EXERCISE REQUIREMENTS: Rename "Garmin Connect" to "Strava" throughout the listing, and write out every line of it again with no other changes.

RECORDS TO USE:
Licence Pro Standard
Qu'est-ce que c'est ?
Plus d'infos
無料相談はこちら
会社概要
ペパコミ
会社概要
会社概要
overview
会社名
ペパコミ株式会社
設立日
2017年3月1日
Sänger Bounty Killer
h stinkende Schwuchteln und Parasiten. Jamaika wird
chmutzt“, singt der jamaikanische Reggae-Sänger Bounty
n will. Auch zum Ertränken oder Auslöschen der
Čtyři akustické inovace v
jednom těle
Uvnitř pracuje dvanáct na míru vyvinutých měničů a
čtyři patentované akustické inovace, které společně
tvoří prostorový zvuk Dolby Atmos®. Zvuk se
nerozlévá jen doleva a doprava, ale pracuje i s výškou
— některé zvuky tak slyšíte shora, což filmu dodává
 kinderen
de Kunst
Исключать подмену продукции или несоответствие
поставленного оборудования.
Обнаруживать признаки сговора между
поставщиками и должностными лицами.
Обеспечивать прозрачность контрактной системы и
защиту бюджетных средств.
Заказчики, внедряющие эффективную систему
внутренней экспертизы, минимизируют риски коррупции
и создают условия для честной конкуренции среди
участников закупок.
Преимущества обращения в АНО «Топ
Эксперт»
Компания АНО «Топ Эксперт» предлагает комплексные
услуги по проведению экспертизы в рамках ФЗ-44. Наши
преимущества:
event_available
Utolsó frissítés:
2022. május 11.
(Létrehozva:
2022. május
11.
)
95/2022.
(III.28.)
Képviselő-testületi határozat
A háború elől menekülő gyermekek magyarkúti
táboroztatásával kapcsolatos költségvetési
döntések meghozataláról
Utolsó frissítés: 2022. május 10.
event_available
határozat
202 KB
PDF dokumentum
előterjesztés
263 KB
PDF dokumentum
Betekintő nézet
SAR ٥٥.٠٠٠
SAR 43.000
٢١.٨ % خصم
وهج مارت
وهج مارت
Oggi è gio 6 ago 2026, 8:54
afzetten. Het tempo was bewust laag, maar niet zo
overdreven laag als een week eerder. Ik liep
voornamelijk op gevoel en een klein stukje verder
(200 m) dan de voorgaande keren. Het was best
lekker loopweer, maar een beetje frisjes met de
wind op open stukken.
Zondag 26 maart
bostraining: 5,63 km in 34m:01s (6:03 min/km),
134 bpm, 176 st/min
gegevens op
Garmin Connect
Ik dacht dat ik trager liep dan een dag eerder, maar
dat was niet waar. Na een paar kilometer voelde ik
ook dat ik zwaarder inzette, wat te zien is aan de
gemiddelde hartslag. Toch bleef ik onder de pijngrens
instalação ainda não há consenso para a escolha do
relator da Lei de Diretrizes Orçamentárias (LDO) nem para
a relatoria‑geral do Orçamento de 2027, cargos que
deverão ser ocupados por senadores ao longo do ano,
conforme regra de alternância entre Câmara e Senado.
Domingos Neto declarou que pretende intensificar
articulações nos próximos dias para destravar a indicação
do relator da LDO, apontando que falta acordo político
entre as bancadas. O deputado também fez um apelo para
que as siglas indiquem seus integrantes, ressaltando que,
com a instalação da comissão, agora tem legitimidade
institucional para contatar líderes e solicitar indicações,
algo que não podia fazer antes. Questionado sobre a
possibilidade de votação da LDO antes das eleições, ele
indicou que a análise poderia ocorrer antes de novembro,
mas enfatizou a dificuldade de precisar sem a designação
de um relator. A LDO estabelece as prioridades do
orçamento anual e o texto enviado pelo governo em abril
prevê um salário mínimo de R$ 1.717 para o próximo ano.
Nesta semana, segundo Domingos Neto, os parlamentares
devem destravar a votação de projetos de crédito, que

TASK OUTPUT:
Licence Pro Standard
Qu'est-ce que c'est ?
Plus d'infos
無料相談はこちら
会社概要
ペパコミ
会社概要
会社概要
overview
会社名
ペパコミ株式会社
設立日
2017年3月1日
Sänger Bounty Killer
h stinkende Schwuchteln und Parasiten. Jamaika wird
chmutzt“, singt der jamaikanische Reggae-Sänger Bounty
n will. Auch zum Ertränken oder Auslöschen der
Čtyři akustické inovace v
jednom těle
Uvnitř pracuje dvanáct na míru vyvinutých měničů a
čtyři patentované akustické inovace, které společně
tvoří prostorový zvuk Dolby Atmos®. Zvuk se
nerozlévá jen doleva a doprava, ale pracuje i s výškou
— některé zvuky tak slyšíte shora, což filmu dodává
 kinderen
de Kunst
Исключать подмену продукции или несоответствие
поставленного оборудования.
Обнаруживать признаки сговора между
поставщиками и должностными лицами.
Обеспечивать прозрачность контрактной системы и
защиту бюджетных средств.
Заказчики, внедряющие эффективную систему
внутренней экспертизы, минимизируют риски коррупции
и создают условия для честной конкуренции среди
участников закупок.
Преимущества обращения в АНО «Топ
Эксперт»
Компания АНО «Топ Эксперт» предлагает комплексные
услуги по проведению экспертизы в рамках ФЗ-44. Наши
преимущества:
event_available
Utolsó frissítés:
2022. május 11.
(Létrehozva:
2022. május
11.
)
95/2022.
(III.28.)
Képviselő-testületi határozat
A háború elől menekülő gyermekek magyarkúti
táboroztatásával kapcsolatos költségvetési
döntések meghozataláról
Utolsó frissítés: 2022. május 10.
event_available
határozat
202 KB
PDF dokumentum
előterjesztés
263 KB
PDF dokumentum
Betekintő nézet
SAR ٥٥.٠٠٠
SAR 43.000
٢١.٨ % خصم
وهج مارت
وهج مارت
Oggi è gio 6 ago 2026, 8:54
afzetten. Het tempo was bewust laag, maar niet zo
overdreven laag als een week eerder. Ik liep
voornamelijk op gevoel en een klein stukje verder
(200 m) dan de voorgaande keren. Het was best
lekker loopweer, maar een beetje frisjes met de
wind op open stukken.
Zondag 26 maart
bostraining: 5,63 km in 34m:01s (6:03 min/km),
134 bpm, 176 st/min
gegevens op
Strava
Ik dacht dat ik trager liep dan een dag eerder, maar
dat was niet waar. Na een paar kilometer voelde ik
ook dat ik zwaarder inzette, wat te zien is aan de
gemiddelde hartslag. Toch bleef ik onder de pijngrens
instalação ainda não há consenso para a escolha do
relator da Lei de Diretrizes Orçamentárias (LDO) nem para
a relatoria‑geral do Orçamento de 2027, cargos que
deverão ser ocupados por senadores ao longo do ano,
conforme regra de alternância entre Câmara e Senado.
Domingos Neto declarou que pretende intensificar
articulações nos próximos dias para destravar a indicação
do relator da LDO, apontando que falta acordo político
entre as bancadas. O deputado também fez um apelo para
que as siglas indiquem seus integrantes, ressaltando que,
com a instalação da comissão, agora tem legitimidade
institucional para contatar líderes e solicitar indicações,
algo que não podia fazer antes. Questionado sobre a
possibilidade de votação da LDO antes das eleições, ele
indicou que a análise poderia ocorrer antes de novembro,
mas enfatizou a dificuldade de precisar sem a designação
de um relator. A LDO estabelece as prioridades do
orçamento anual e o texto enviado pelo governo em abril
prevê um salário mínimo de R$ 1.717 para o próximo ano.
Nesta semana, segundo Domingos Neto, os parlamentares
devem destravar a votação de projetos de crédito, que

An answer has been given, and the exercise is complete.